Before answer, these petitioners and the other then respondents moved to dismiss the petition on the ground that the Commission was without jurisdiction in that no sufficient public interest had been alleged and, in the alternative, for a bill *11 of particulars and for leave to permit “the inspection and copying or photographing” of numerous documents, papers, books, cards and the like designated in seven numbered paragraphs and in a final eighth one as “Each and every document, paper, book, account, letter and other written material which constitute or contain evidence herein and/or which will be produced and/or used and/or marked for identification, and/or marked in evidence at any and all hearings on this complaint.”

This motion was denied and a trial examiner was appointed to hold hearings which were held over a period of about four months at intervals in Minneapolis, Minn., Milwaukee, Wis., Chicago, Ill., Sisketon, Mo., and Washington, D. C.

The complaint set forth a course of conduct in making sales which was a general pattern, as it was alleged, of the sales technique employed in selling the books.
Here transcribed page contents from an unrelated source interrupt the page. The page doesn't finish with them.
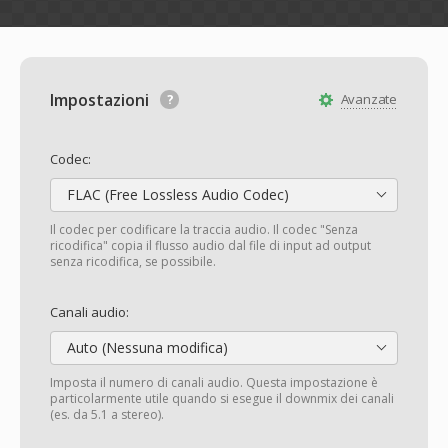
Impostazioni
Avanzate
Codec:
FLAC (Free Lossless Audio Codec)
Il codec per codificare la traccia audio. Il codec "Senza
ricodifica" copia il flusso audio dal file di input ad output
senza ricodifica, se possibile.
Canali audio:
Auto (Nessuna modifica)
Imposta il numero di canali audio. Questa impostazione è
particolarmente utile quando si esegue il downmix dei canali
(es. da 5.1 a stereo).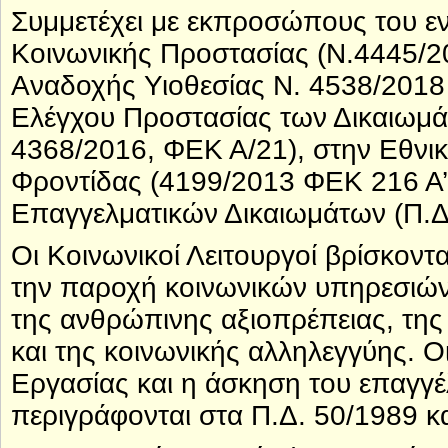
Συμμετέχει με εκπροσώπους του εν
Κοινωνικής Προστασίας (Ν.4445/2
Αναδοχής Υιοθεσίας Ν. 4538/2018
Ελέγχου Προστασίας των Δικαιωμά
4368/2016, ΦΕΚ Α/21), στην Εθνι
Φροντίδας (4199/2013 ΦΕΚ 216 Α’
Επαγγελματικών Δικαιωμάτων (Π.Δ
Οι Κοινωνικοί Λειτουργοί βρίσκον
την παροχή κοινωνικών υπηρεσιών
της ανθρώπινης αξιοπρέπειας, της ι
και της κοινωνικής αλληλεγγύης. Ο
Εργασίας και η άσκηση του επαγγέ
περιγράφονται στα Π.Δ. 50/1989 κ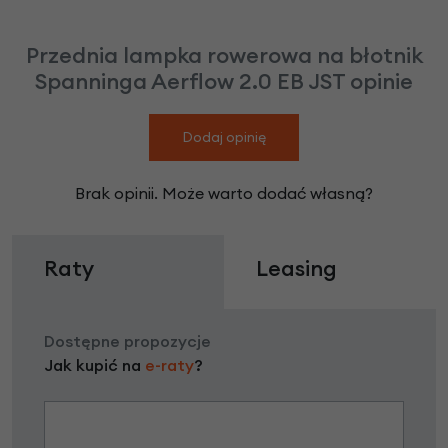
Przednia lampka rowerowa na błotnik
Spanninga Aerflow 2.0 EB JST opinie
Dodaj opinię
Brak opinii. Może warto dodać własną?
Raty
Leasing
Dostępne propozycje
Jak kupić na
e-raty
?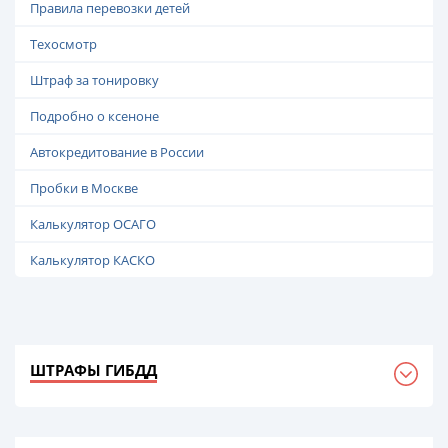
Правила перевозки детей
Техосмотр
Штраф за тонировку
Подробно о ксеноне
Автокредитование в России
Пробки в Москве
Калькулятор ОСАГО
Калькулятор КАСКО
ШТРАФЫ ГИБДД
It was a plain statement of what it was claimed had been done in violation of the Act and gave the then respondents reasonable notice of what they would be called upon to meet in preparing their defense. It apparently served that purpose since at none of the hearings did their counsel request any adjournment because of surprise. No greater particularity in pleading was necessary. Mansfield Journal Co. v. Federal Communications Commission, 86 U.S.App.D.C. 102, 180 F.2d 28; N. L. R. B. v. Piqua Munising Wood Products Co., 6 Cir., 109 F.2d 552.

Though at the start of the hearings counsel for the Commission made it plain, in response to an inquiry by the trial examiner, that no conspiracy was charged but only that the respondents were acting in concert with their agents in making the sales in violation of the statute and the hearings proceeded on that basis, these petitioners persist in contending that they were entitled to full particulars, examination and discovery comparable to what is customary in anti-trust cases in which conspiracy is charged. However, this proceeding neither was nor need have been based on conspiracy. Section 5(b) of the Act, 15 U.S.C.A.